◆ **DATA FOR PROCESSING**
=====
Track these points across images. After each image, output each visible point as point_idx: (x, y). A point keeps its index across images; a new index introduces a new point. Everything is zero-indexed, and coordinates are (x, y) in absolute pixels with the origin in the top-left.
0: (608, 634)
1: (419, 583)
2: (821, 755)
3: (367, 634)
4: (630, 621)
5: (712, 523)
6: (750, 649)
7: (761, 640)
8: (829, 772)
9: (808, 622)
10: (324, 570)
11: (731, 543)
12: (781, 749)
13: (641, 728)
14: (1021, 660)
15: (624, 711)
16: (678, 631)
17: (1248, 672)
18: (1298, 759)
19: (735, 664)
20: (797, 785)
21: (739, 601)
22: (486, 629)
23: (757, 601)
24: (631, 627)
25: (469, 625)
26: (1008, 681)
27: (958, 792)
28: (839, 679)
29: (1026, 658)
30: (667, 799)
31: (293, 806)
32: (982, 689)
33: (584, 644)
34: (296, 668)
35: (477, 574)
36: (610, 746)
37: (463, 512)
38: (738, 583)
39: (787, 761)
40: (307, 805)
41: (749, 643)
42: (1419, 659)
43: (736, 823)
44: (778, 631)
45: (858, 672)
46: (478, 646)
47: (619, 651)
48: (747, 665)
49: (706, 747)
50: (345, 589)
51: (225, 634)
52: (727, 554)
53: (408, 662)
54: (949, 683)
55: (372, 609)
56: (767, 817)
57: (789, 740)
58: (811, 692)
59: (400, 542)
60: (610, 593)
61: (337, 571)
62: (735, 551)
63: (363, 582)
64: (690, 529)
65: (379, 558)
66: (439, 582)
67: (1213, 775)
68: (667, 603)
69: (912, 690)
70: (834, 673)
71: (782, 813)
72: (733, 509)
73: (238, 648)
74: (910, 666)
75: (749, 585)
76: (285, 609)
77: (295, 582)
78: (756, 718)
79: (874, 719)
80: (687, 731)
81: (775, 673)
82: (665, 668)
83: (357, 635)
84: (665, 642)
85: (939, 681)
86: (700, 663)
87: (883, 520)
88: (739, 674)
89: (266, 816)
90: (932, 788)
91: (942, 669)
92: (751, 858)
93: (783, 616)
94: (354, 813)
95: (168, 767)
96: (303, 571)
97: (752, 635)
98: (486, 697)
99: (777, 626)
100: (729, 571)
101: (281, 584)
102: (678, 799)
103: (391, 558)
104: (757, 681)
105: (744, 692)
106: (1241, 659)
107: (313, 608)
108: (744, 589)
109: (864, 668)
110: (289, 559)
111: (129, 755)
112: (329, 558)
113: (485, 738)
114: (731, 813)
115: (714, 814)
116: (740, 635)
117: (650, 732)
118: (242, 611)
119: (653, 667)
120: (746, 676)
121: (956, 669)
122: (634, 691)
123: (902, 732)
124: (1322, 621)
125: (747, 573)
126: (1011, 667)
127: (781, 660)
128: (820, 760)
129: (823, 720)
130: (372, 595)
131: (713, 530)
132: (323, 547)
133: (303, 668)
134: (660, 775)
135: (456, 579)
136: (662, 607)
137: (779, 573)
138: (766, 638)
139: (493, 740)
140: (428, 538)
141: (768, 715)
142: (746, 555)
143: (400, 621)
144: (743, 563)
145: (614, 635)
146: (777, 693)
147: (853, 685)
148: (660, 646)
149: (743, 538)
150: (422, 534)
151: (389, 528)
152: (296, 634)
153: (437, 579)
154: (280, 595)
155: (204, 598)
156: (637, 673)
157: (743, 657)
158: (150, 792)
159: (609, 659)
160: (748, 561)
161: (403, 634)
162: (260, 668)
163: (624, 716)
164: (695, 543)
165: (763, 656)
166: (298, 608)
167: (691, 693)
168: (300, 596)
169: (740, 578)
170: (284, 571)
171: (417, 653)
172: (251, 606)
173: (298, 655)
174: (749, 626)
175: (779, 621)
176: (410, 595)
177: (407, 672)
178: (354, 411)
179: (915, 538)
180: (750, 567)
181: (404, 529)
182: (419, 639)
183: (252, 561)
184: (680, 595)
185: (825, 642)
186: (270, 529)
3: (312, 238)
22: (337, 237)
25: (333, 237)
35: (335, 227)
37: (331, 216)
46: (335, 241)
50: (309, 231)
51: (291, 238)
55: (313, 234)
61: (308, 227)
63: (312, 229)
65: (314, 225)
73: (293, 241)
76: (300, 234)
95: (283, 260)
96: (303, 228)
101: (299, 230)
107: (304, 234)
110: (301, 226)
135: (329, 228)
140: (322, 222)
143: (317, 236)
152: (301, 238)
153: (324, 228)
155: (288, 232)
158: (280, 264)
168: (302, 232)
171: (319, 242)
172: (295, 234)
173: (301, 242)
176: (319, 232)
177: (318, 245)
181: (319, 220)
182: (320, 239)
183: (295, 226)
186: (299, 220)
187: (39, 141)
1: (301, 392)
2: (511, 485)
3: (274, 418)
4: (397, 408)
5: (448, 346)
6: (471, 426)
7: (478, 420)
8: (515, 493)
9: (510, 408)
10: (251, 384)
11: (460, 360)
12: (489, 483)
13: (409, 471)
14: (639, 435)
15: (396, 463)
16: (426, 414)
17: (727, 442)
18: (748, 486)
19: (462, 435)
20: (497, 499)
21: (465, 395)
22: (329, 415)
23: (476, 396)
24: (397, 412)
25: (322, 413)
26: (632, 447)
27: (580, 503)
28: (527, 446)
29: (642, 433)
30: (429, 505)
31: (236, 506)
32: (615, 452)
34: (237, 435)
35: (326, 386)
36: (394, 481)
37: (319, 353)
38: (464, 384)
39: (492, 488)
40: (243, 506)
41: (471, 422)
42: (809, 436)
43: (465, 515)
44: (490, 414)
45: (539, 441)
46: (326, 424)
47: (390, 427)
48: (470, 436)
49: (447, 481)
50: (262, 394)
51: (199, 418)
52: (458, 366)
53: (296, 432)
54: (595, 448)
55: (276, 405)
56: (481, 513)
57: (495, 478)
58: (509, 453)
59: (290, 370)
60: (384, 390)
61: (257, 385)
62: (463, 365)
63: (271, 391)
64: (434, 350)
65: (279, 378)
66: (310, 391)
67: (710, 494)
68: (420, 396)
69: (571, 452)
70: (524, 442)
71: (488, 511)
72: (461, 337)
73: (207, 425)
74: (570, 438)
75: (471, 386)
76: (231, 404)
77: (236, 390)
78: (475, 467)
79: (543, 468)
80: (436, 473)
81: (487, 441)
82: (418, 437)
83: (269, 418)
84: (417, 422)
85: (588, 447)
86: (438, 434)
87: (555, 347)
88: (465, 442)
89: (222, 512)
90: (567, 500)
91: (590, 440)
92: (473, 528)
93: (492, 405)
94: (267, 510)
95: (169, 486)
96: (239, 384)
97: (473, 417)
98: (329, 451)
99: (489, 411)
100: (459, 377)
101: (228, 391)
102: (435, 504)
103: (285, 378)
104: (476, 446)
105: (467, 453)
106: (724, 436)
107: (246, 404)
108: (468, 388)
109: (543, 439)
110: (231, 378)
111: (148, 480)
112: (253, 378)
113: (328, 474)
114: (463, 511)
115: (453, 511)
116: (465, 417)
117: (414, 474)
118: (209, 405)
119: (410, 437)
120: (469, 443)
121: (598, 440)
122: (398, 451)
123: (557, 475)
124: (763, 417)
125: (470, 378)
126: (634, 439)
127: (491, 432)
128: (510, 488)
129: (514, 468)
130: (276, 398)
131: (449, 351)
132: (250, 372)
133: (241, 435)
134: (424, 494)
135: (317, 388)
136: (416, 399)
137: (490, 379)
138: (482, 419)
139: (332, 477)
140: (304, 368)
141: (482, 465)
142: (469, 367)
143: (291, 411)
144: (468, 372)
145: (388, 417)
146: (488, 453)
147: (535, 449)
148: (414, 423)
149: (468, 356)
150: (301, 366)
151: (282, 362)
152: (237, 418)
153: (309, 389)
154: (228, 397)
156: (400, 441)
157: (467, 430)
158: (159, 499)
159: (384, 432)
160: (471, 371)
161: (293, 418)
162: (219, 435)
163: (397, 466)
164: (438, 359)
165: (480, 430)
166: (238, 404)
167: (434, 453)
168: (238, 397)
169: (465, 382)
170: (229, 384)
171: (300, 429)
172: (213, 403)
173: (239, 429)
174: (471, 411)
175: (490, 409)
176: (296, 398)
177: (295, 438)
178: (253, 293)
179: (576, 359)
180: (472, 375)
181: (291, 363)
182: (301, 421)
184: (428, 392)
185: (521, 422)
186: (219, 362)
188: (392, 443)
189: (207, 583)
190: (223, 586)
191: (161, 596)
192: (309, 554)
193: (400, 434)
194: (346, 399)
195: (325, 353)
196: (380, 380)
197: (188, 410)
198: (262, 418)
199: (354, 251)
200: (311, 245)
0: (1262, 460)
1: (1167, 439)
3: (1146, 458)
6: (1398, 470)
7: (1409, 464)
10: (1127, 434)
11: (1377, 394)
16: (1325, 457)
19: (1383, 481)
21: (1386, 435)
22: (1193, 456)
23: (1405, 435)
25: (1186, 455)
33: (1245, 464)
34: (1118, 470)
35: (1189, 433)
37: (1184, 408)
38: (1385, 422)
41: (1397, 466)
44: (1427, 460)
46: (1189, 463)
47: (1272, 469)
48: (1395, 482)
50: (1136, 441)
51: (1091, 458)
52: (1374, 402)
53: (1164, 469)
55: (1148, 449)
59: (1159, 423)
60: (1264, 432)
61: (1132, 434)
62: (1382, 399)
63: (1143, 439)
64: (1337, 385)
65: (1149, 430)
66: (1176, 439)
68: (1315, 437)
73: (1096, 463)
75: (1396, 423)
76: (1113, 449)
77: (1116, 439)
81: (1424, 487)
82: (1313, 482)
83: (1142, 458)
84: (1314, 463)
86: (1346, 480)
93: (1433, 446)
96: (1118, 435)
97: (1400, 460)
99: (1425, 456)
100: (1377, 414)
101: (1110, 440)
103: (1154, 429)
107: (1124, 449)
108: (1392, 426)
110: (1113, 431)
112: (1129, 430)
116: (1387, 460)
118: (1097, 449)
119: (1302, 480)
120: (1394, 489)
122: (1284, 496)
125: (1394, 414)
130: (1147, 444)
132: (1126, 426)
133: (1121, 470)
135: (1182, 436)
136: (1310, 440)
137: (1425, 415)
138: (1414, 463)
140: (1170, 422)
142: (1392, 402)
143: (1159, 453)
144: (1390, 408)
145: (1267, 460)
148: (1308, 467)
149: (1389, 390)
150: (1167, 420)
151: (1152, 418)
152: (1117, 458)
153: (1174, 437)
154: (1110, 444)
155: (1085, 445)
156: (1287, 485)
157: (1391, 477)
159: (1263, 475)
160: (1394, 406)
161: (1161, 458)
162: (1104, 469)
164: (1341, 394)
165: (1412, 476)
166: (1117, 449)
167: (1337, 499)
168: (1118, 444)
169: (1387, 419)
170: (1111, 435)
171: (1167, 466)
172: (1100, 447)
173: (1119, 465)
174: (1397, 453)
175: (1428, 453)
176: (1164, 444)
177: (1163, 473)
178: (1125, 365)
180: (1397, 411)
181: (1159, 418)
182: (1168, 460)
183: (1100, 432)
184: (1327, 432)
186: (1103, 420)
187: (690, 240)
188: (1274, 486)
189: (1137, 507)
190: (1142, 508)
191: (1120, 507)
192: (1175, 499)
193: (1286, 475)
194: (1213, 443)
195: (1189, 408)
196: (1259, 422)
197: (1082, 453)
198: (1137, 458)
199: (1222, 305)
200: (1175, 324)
=====
What are the lines, exactly as written above, from the line with "67: (1213, 775)" to the line with "102: (678, 799)", both included? Output only those.

67: (1213, 775)
68: (667, 603)
69: (912, 690)
70: (834, 673)
71: (782, 813)
72: (733, 509)
73: (238, 648)
74: (910, 666)
75: (749, 585)
76: (285, 609)
77: (295, 582)
78: (756, 718)
79: (874, 719)
80: (687, 731)
81: (775, 673)
82: (665, 668)
83: (357, 635)
84: (665, 642)
85: (939, 681)
86: (700, 663)
87: (883, 520)
88: (739, 674)
89: (266, 816)
90: (932, 788)
91: (942, 669)
92: (751, 858)
93: (783, 616)
94: (354, 813)
95: (168, 767)
96: (303, 571)
97: (752, 635)
98: (486, 697)
99: (777, 626)
100: (729, 571)
101: (281, 584)
102: (678, 799)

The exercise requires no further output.